Tuesday, May 29, 2012

Writing to cope

I’ve always been a writer.

In grade one, I kept a diary in a book with Tweety Bird on the front cover. It had a lock and key as well as confessions of my first crush.

In grade eight I had to write weekly journals for school, one being about a neighbour who passed away from Leukemia at the age of five. I was asked to share this one to my class. When I looked up from my notebook, everyone had tears in their eyes.

In high school, my journal’s front cover was decorated with City and Colour and Dashboard Confessional lyrics. On the inside, I wrote about high school frustrations, parties, friends, ex-friends, fights and stresses with family.

For the majority of my university career, I kept a blog, where I would write on a daily basis and communicate with my 100+ followers about how things were going, issues I felt like ranting about and my battle with confidence.

Photo by: Basykes
Last week, I felt the urge to start journaling privately again (in a notebook for my eyes only). So, I went out and purchased a notebook from the dollar store. I don’t just write about difficult topics or not-so-great days, but I also write about challenges, opportunities and my goal to stay positive.

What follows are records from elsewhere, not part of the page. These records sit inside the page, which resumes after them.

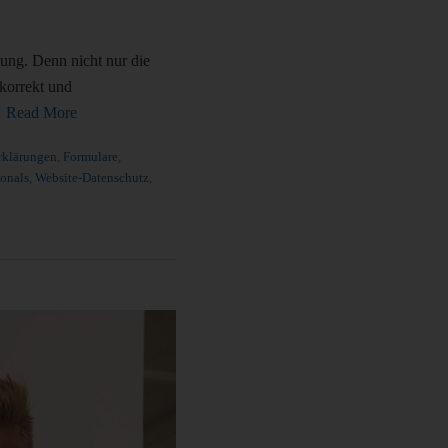
tung. Denn nicht nur die
 korrekt und
…
Read More
rklärungen
,
Formulare
,
sonals
,
Website-Datenschutz
,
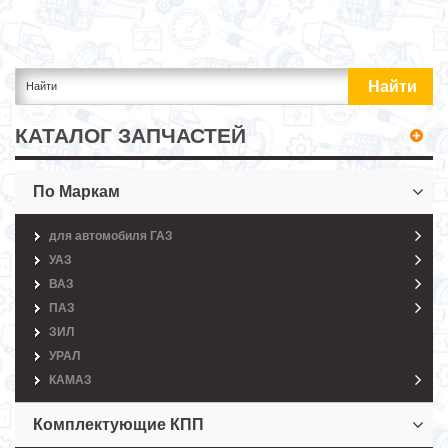
КАТАЛОГ ЗАПЧАСТЕЙ
По Маркам
для автомобиля ГАЗ
УАЗ
ВАЗ
ПАЗ
ЗИЛ
УРАЛ
КАМАЗ
Комплектующие КПП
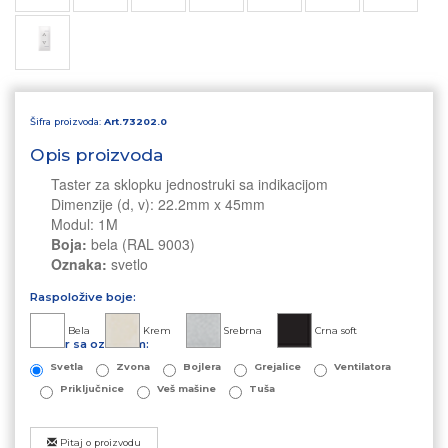
Šifra proizvoda:
Art.73202.0
Opis proizvoda
Taster za sklopku jednostruki sa indikacijom
Dimenzije (d, v): 22.2mm x 45mm
Modul: 1M
Boja:
bela (RAL 9003)
Oznaka:
svetlo
Raspoložive boje:
Bela
Krem
Srebrna
Crna soft
Taster sa oznakom:
Svetla
Zvona
Bojlera
Grejalice
Ventilatora
Priključnice
Veš mašine
Tuša
Pitaj o proizvodu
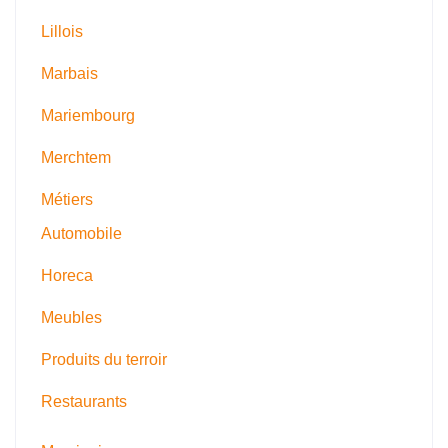
Lillois
Marbais
Mariembourg
Merchtem
Métiers
Automobile
Horeca
Meubles
Produits du terroir
Restaurants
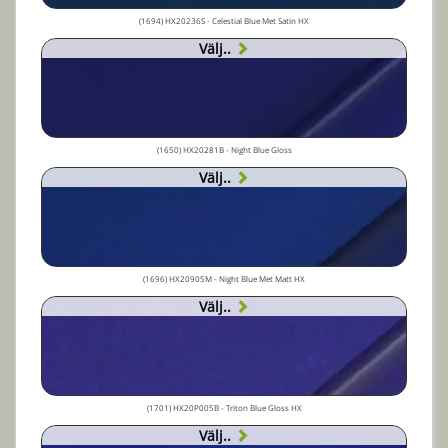
(1694) HX20236S - Celestial Blue Met Satin HX
Välj..
(1650) HX20281B - Night Blue Gloss
Välj..
(1696) HX20905M - Night Blue Met Matt HX
Välj..
(1701) HX20P005B - Triton Blue Gloss HX
Välj..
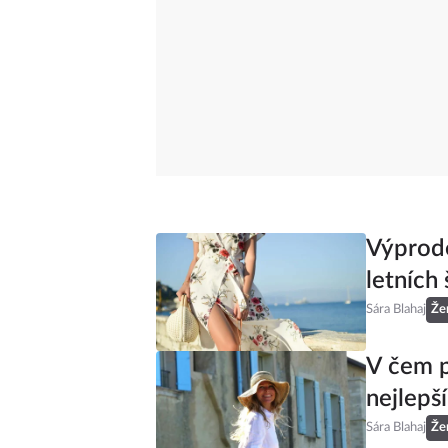
Výprode
letních 
Sára Blahaj
Že
V čem p
nejlepš
Sára Blahaj
Že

It’s safe to say that for majority of my life, I’ve been writing to cope.

Sometimes, I keep feelings to myself. After a hard day at work, a family fight, a crushing realization or a difficult encounter, I really do not want to talk about the traumas I’ve experienced. As time goes on, though, I don’t feel relieved. Instead, I feel as if the things that have gotten under my skin are now in my blood stream preventing me from sleeping at night.

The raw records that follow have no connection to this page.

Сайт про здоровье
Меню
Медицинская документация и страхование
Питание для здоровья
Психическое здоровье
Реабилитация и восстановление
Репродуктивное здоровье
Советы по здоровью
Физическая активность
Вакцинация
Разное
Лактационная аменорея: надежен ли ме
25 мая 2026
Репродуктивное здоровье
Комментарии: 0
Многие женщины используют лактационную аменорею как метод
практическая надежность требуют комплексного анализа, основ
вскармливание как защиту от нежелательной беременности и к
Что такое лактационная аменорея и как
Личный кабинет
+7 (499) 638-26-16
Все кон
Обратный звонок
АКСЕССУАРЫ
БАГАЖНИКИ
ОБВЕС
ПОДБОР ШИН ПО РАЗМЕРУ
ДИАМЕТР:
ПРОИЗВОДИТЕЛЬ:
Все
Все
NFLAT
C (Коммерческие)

My thoughts revolve around the bothers that soon begin to eat away at my self-confidence, spirituality and sense of self.

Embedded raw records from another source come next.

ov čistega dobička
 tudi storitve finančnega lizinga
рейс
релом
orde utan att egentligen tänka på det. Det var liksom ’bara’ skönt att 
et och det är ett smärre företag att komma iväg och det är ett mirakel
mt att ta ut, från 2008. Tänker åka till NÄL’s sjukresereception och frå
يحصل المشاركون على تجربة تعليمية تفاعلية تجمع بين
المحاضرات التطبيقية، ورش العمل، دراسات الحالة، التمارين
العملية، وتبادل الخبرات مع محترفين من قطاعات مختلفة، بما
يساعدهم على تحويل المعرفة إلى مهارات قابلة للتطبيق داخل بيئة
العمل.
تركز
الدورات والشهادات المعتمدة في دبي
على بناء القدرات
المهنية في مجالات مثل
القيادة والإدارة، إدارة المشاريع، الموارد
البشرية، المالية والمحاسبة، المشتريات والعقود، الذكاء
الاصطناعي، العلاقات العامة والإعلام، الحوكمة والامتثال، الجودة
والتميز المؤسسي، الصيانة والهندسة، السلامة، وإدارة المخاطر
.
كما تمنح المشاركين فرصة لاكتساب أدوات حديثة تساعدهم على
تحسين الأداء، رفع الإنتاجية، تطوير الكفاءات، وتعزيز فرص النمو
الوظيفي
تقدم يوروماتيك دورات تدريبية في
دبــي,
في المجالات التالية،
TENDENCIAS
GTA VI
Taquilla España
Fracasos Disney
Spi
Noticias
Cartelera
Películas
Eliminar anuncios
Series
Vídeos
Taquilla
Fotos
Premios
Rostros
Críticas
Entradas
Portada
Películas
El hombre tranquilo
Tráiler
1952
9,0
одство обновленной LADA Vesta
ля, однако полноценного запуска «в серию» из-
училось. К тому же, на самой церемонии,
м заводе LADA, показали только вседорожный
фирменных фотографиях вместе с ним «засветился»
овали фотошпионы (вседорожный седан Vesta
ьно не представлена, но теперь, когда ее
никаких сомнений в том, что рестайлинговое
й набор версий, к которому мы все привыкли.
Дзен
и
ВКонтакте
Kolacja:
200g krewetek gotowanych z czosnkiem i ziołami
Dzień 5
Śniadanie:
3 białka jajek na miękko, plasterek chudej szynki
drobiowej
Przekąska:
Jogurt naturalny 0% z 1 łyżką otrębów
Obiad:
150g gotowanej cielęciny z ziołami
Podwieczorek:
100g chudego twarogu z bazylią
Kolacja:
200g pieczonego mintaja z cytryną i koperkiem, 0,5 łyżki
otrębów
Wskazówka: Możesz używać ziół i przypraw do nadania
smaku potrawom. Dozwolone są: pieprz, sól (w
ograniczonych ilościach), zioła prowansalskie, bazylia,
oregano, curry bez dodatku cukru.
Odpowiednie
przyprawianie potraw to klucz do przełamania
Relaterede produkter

After writing a journal entry about my day, including how I felt in each situation, however, I feel freed. I feel my chest change from the mass of a heavy paperweight to a light feather. I feel at peace and continue my day, or move on to the next one, with ease and a smile.

When traumatic or inspirational incidents take place, they fall into those two categories subjectively. What I feel is traumatic may not be on the same level as another person’s trauma, but the incident that may have disturbed me has subjectively become my own.

Writing down my thoughts allows me to communicate with my number one: Me. I can confide in my journal and myself because book binds, lined paper and pens don’t judge and neither do I. I know the thoughts and feelings I have and when I write them down, I am communicating with the one person who knows me best.

Most of the time, these journals become self-reflections. I’ll start off writing in an irritated or concerned tone and by my last sentence, I’ve mentally accepted the situation and found a way to look past it. I write down these re-evaluations, too.

The best part about journal writing for me, though, is when I go back and read entries from years, months, weeks, days or moments before. When I write, I keep in mind that my audience is myself. So, when I go back and read what I had written, I’m not only remembering how I felt earlier, but I’m also effectively coping with whatever experience I had written about (whether good or bad).

And when I close my journal and cap my pen, the tough moments or exciting revelations are still there, but this time, they don’t keep me from doing my best nor do they keep me up at night.